Exercise details
Your answer must be an exact copy of the listing, with the images left out.

Task data
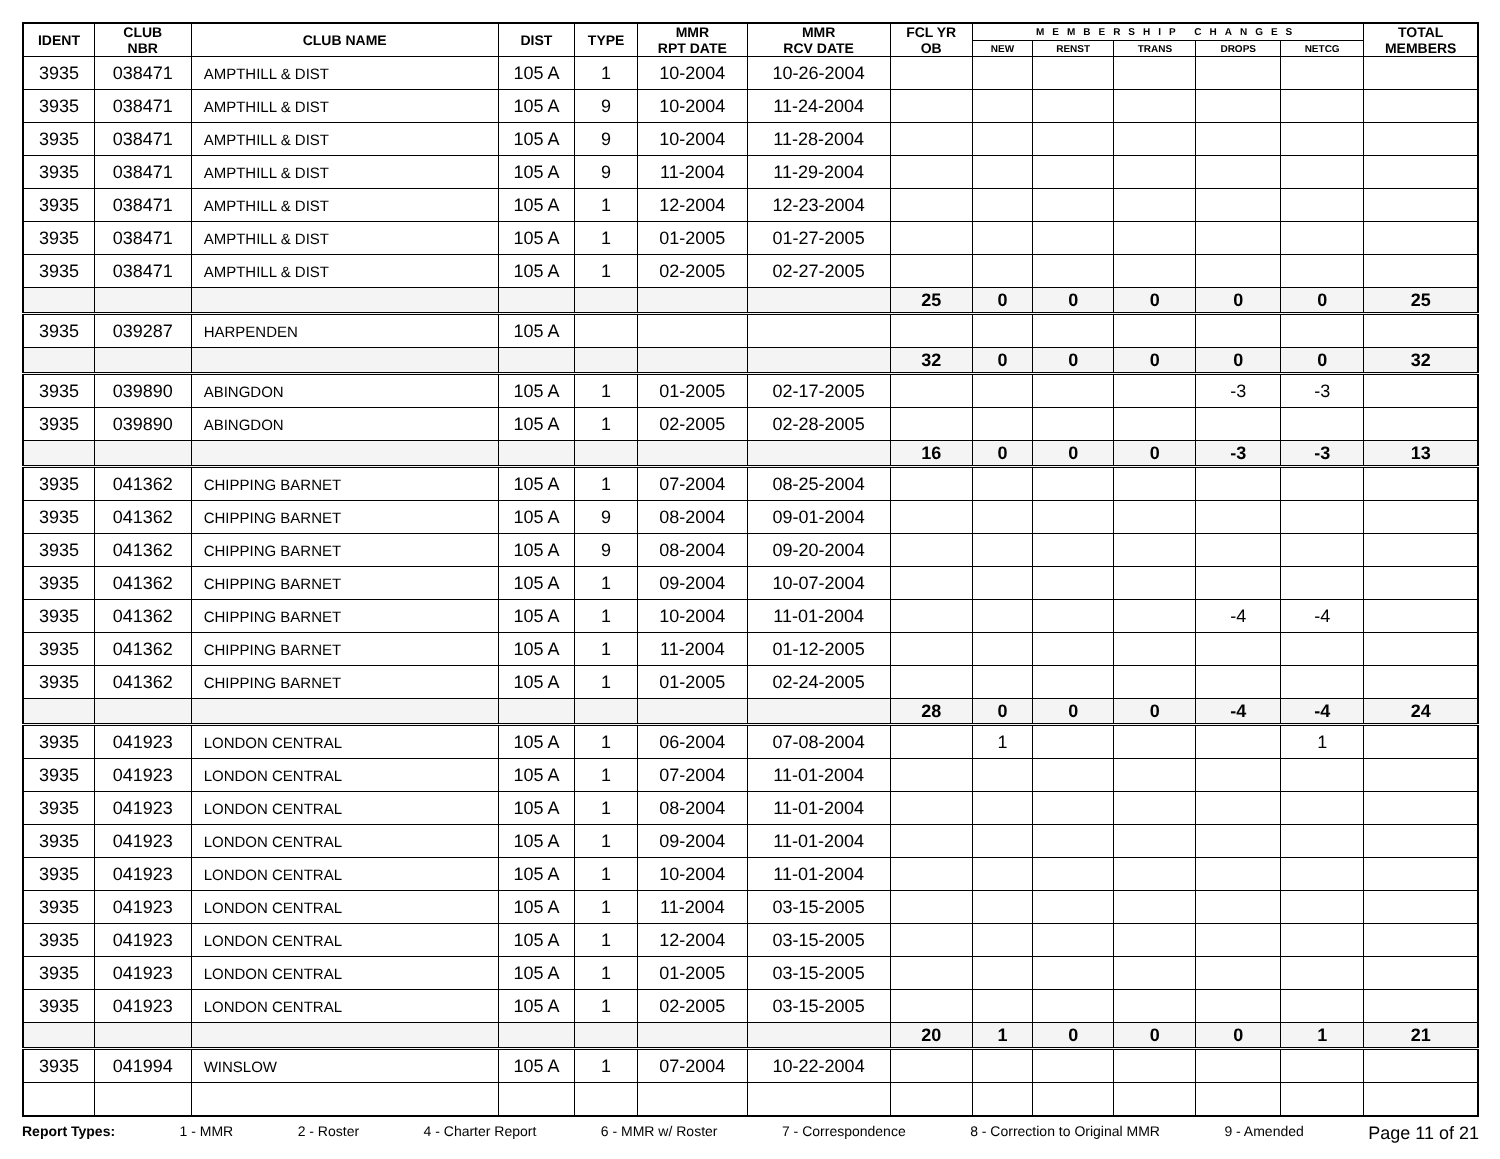| IDENT | CLUB NBR | CLUB NAME | DIST | TYPE | MMR RPT DATE | MMR RCV DATE | FCL YR OB | MEMBERSHIP CHANGES | | | | | TOTAL MEMBERS |
| --- | --- | --- | --- | --- | --- | --- | --- | --- | --- | --- | --- | --- | --- |
| | | | | | | | | NEW | RENST | TRANS | DROPS | NETCG | |
| 3935 | 038471 | AMPTHILL & DIST | 105 A | 1 | 10-2004 | 10-26-2004 | | | | | | | |
| 3935 | 038471 | AMPTHILL & DIST | 105 A | 9 | 10-2004 | 11-24-2004 | | | | | | | |
| 3935 | 038471 | AMPTHILL & DIST | 105 A | 9 | 10-2004 | 11-28-2004 | | | | | | | |
| 3935 | 038471 | AMPTHILL & DIST | 105 A | 9 | 11-2004 | 11-29-2004 | | | | | | | |
| 3935 | 038471 | AMPTHILL & DIST | 105 A | 1 | 12-2004 | 12-23-2004 | | | | | | | |
| 3935 | 038471 | AMPTHILL & DIST | 105 A | 1 | 01-2005 | 01-27-2005 | | | | | | | |
| 3935 | 038471 | AMPTHILL & DIST | 105 A | 1 | 02-2005 | 02-27-2005 | | | | | | | |
| | | | | | | | 25 | 0 | 0 | 0 | 0 | 0 | 25 |
| 3935 | 039287 | HARPENDEN | 105 A | | | | | | | | | | |
| | | | | | | | 32 | 0 | 0 | 0 | 0 | 0 | 32 |
| 3935 | 039890 | ABINGDON | 105 A | 1 | 01-2005 | 02-17-2005 | | | | | -3 | -3 | |
| 3935 | 039890 | ABINGDON | 105 A | 1 | 02-2005 | 02-28-2005 | | | | | | | |
| | | | | | | | 16 | 0 | 0 | 0 | -3 | -3 | 13 |
| 3935 | 041362 | CHIPPING BARNET | 105 A | 1 | 07-2004 | 08-25-2004 | | | | | | | |
| 3935 | 041362 | CHIPPING BARNET | 105 A | 9 | 08-2004 | 09-01-2004 | | | | | | | |
| 3935 | 041362 | CHIPPING BARNET | 105 A | 9 | 08-2004 | 09-20-2004 | | | | | | | |
| 3935 | 041362 | CHIPPING BARNET | 105 A | 1 | 09-2004 | 10-07-2004 | | | | | | | |
| 3935 | 041362 | CHIPPING BARNET | 105 A | 1 | 10-2004 | 11-01-2004 | | | | | -4 | -4 | |
| 3935 | 041362 | CHIPPING BARNET | 105 A | 1 | 11-2004 | 01-12-2005 | | | | | | | |
| 3935 | 041362 | CHIPPING BARNET | 105 A | 1 | 01-2005 | 02-24-2005 | | | | | | | |
| | | | | | | | 28 | 0 | 0 | 0 | -4 | -4 | 24 |
| 3935 | 041923 | LONDON CENTRAL | 105 A | 1 | 06-2004 | 07-08-2004 | | 1 | | | | 1 | |
| 3935 | 041923 | LONDON CENTRAL | 105 A | 1 | 07-2004 | 11-01-2004 | | | | | | | |
| 3935 | 041923 | LONDON CENTRAL | 105 A | 1 | 08-2004 | 11-01-2004 | | | | | | | |
| 3935 | 041923 | LONDON CENTRAL | 105 A | 1 | 09-2004 | 11-01-2004 | | | | | | | |
| 3935 | 041923 | LONDON CENTRAL | 105 A | 1 | 10-2004 | 11-01-2004 | | | | | | | |
| 3935 | 041923 | LONDON CENTRAL | 105 A | 1 | 11-2004 | 03-15-2005 | | | | | | | |
| 3935 | 041923 | LONDON CENTRAL | 105 A | 1 | 12-2004 | 03-15-2005 | | | | | | | |
| 3935 | 041923 | LONDON CENTRAL | 105 A | 1 | 01-2005 | 03-15-2005 | | | | | | | |
| 3935 | 041923 | LONDON CENTRAL | 105 A | 1 | 02-2005 | 03-15-2005 | | | | | | | |
| | | | | | | | 20 | 1 | 0 | 0 | 0 | 1 | 21 |
| 3935 | 041994 | WINSLOW | 105 A | 1 | 07-2004 | 10-22-2004 | | | | | | | |
Report Types: 1 - MMR 2 - Roster 4 - Charter Report 6 - MMR w/ Roster 7 - Correspondence 8 - Correction to Original MMR 9 - Amended Page 11 of 21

Result
| IDENT | CLUB NBR | CLUB NAME | DIST | TYPE | MMR RPT DATE | MMR RCV DATE | FCL YR OB | MEMBERSHIP CHANGES | | | | | TOTAL MEMBERS |
| --- | --- | --- | --- | --- | --- | --- | --- | --- | --- | --- | --- | --- | --- |
| | | | | | | | | NEW | RENST | TRANS | DROPS | NETCG | |
| 3935 | 038471 | AMPTHILL & DIST | 105 A | 1 | 10-2004 | 10-26-2004 | | | | | | | |
| 3935 | 038471 | AMPTHILL & DIST | 105 A | 9 | 10-2004 | 11-24-2004 | | | | | | | |
| 3935 | 038471 | AMPTHILL & DIST | 105 A | 9 | 10-2004 | 11-28-2004 | | | | | | | |
| 3935 | 038471 | AMPTHILL & DIST | 105 A | 9 | 11-2004 | 11-29-2004 | | | | | | | |
| 3935 | 038471 | AMPTHILL & DIST | 105 A | 1 | 12-2004 | 12-23-2004 | | | | | | | |
| 3935 | 038471 | AMPTHILL & DIST | 105 A | 1 | 01-2005 | 01-27-2005 | | | | | | | |
| 3935 | 038471 | AMPTHILL & DIST | 105 A | 1 | 02-2005 | 02-27-2005 | | | | | | | |
| | | | | | | | 25 | 0 | 0 | 0 | 0 | 0 | 25 |
| 3935 | 039287 | HARPENDEN | 105 A | | | | | | | | | | |
| | | | | | | | 32 | 0 | 0 | 0 | 0 | 0 | 32 |
| 3935 | 039890 | ABINGDON | 105 A | 1 | 01-2005 | 02-17-2005 | | | | | -3 | -3 | |
| 3935 | 039890 | ABINGDON | 105 A | 1 | 02-2005 | 02-28-2005 | | | | | | | |
| | | | | | | | 16 | 0 | 0 | 0 | -3 | -3 | 13 |
| 3935 | 041362 | CHIPPING BARNET | 105 A | 1 | 07-2004 | 08-25-2004 | | | | | | | |
| 3935 | 041362 | CHIPPING BARNET | 105 A | 9 | 08-2004 | 09-01-2004 | | | | | | | |
| 3935 | 041362 | CHIPPING BARNET | 105 A | 9 | 08-2004 | 09-20-2004 | | | | | | | |
| 3935 | 041362 | CHIPPING BARNET | 105 A | 1 | 09-2004 | 10-07-2004 | | | | | | | |
| 3935 | 041362 | CHIPPING BARNET | 105 A | 1 | 10-2004 | 11-01-2004 | | | | | -4 | -4 | |
| 3935 | 041362 | CHIPPING BARNET | 105 A | 1 | 11-2004 | 01-12-2005 | | | | | | | |
| 3935 | 041362 | CHIPPING BARNET | 105 A | 1 | 01-2005 | 02-24-2005 | | | | | | | |
| | | | | | | | 28 | 0 | 0 | 0 | -4 | -4 | 24 |
| 3935 | 041923 | LONDON CENTRAL | 105 A | 1 | 06-2004 | 07-08-2004 | | 1 | | | | 1 | |
| 3935 | 041923 | LONDON CENTRAL | 105 A | 1 | 07-2004 | 11-01-2004 | | | | | | | |
| 3935 | 041923 | LONDON CENTRAL | 105 A | 1 | 08-2004 | 11-01-2004 | | | | | | | |
| 3935 | 041923 | LONDON CENTRAL | 105 A | 1 | 09-2004 | 11-01-2004 | | | | | | | |
| 3935 | 041923 | LONDON CENTRAL | 105 A | 1 | 10-2004 | 11-01-2004 | | | | | | | |
| 3935 | 041923 | LONDON CENTRAL | 105 A | 1 | 11-2004 | 03-15-2005 | | | | | | | |
| 3935 | 041923 | LONDON CENTRAL | 105 A | 1 | 12-2004 | 03-15-2005 | | | | | | | |
| 3935 | 041923 | LONDON CENTRAL | 105 A | 1 | 01-2005 | 03-15-2005 | | | | | | | |
| 3935 | 041923 | LONDON CENTRAL | 105 A | 1 | 02-2005 | 03-15-2005 | | | | | | | |
| | | | | | | | 20 | 1 | 0 | 0 | 0 | 1 | 21 |
| 3935 | 041994 | WINSLOW | 105 A | 1 | 07-2004 | 10-22-2004 | | | | | | | |
Report Types: 1 - MMR 2 - Roster 4 - Charter Report 6 - MMR w/ Roster 7 - Correspondence 8 - Correction to Original MMR 9 - Amended Page 11 of 21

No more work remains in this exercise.